Lob und Zustimmung – das ist auch das, was Söder aktuell (wieder) von seiner eigenen Parteibasis bekommt. Viele, viele Unzufriedene hatte es dort in den vergangenen Monaten gegeben – doch eine frustrierte Stammwählerschaft ist eben keine gute Basis, wenn man nach diesem
Jahr schon das schicksalhafte Landtagswahljahr 2023 im Blick hat. Auch deshalb dürfte Söder, der schon immer ein Gespür für Stimmungen in Partei und Bevölkerung hatte, seinen Kurs verändert haben. „Der Druck aus der CSU für mehr Lockerungen ist groß“, sagt ein CSU-Mann.
„Es bleibt beim Team Vorsicht“, betont Söder.

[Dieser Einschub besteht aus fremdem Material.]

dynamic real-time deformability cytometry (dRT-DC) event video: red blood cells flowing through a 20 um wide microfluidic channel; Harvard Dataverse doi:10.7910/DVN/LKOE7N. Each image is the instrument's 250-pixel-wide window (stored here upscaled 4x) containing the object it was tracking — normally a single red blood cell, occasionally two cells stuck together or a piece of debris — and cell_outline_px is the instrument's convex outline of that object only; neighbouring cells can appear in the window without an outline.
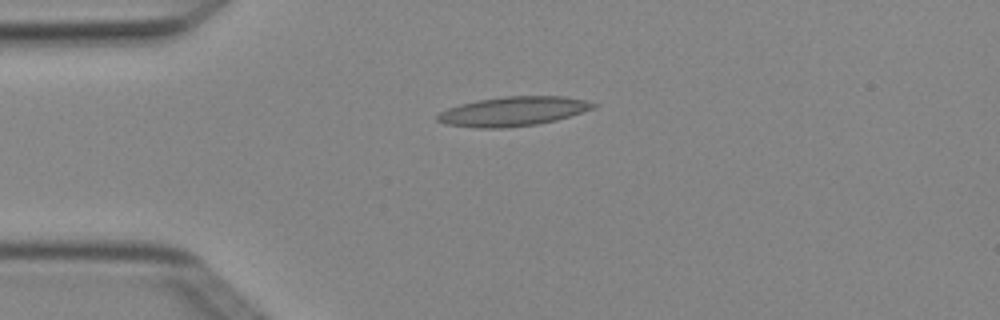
{"species": "Egyptian fruit bat (a non-hibernating species)", "species_latin": "Rousettus aegyptiacus", "temperature_condition": "cold", "stored_images_in_passage": 5, "camera_frame_rate_fps": 3000, "um_per_image_px": 0.085, "animal": {"sex": "female"}, "frame": {"image": 1, "passage_image": 5, "time_ms": 1.333, "image_size_px": [1000, 320], "cell_outline_px": [[600, 104], [596, 108], [556, 120], [536, 124], [504, 128], [480, 128], [444, 124], [436, 120], [436, 116], [440, 112], [448, 108], [460, 104], [476, 100], [504, 96], [564, 96], [584, 100]], "centroid_in_image_um": [43.62, 9.46], "position_along_channel_um": 41.4, "area_um2": 26.76}}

Aber wenn man sehe, dass es in den Kliniken eben nun keine Überlastung gebe, „dann müssen wir auch das Prinzip Hoffnung zeigen“. Deshalb sei die Lage heute eine andere. „Wenn die Situation gleich ist, muss man gleich handeln, wenn die Situation anders ist, muss man anders handeln“, sagt Söder.
Eine andere Situation sieht Söder auch bei der Impfpflicht für die Pflege. Omikron hat die Lage insgesamt verändert, inzwischen ist eine allgemeine Impfpflicht in Arbeit, und zudem drohe, warnt Söder, eine Abwanderung von Pflegekräften. Deshalb kündigt er nun an, Bayern werde die Impfpflicht fürs Gesundheitswesen vorerst nicht umsetzen.
Auch diesen Punkt hätte man, räumt Söder ein, erst einmal beim nächsten Bund-Länder-Treffen besprechen können. Aber manchmal müsse man eben Dinge entscheiden.
Es sollen heute seine Schlagzeilen sein.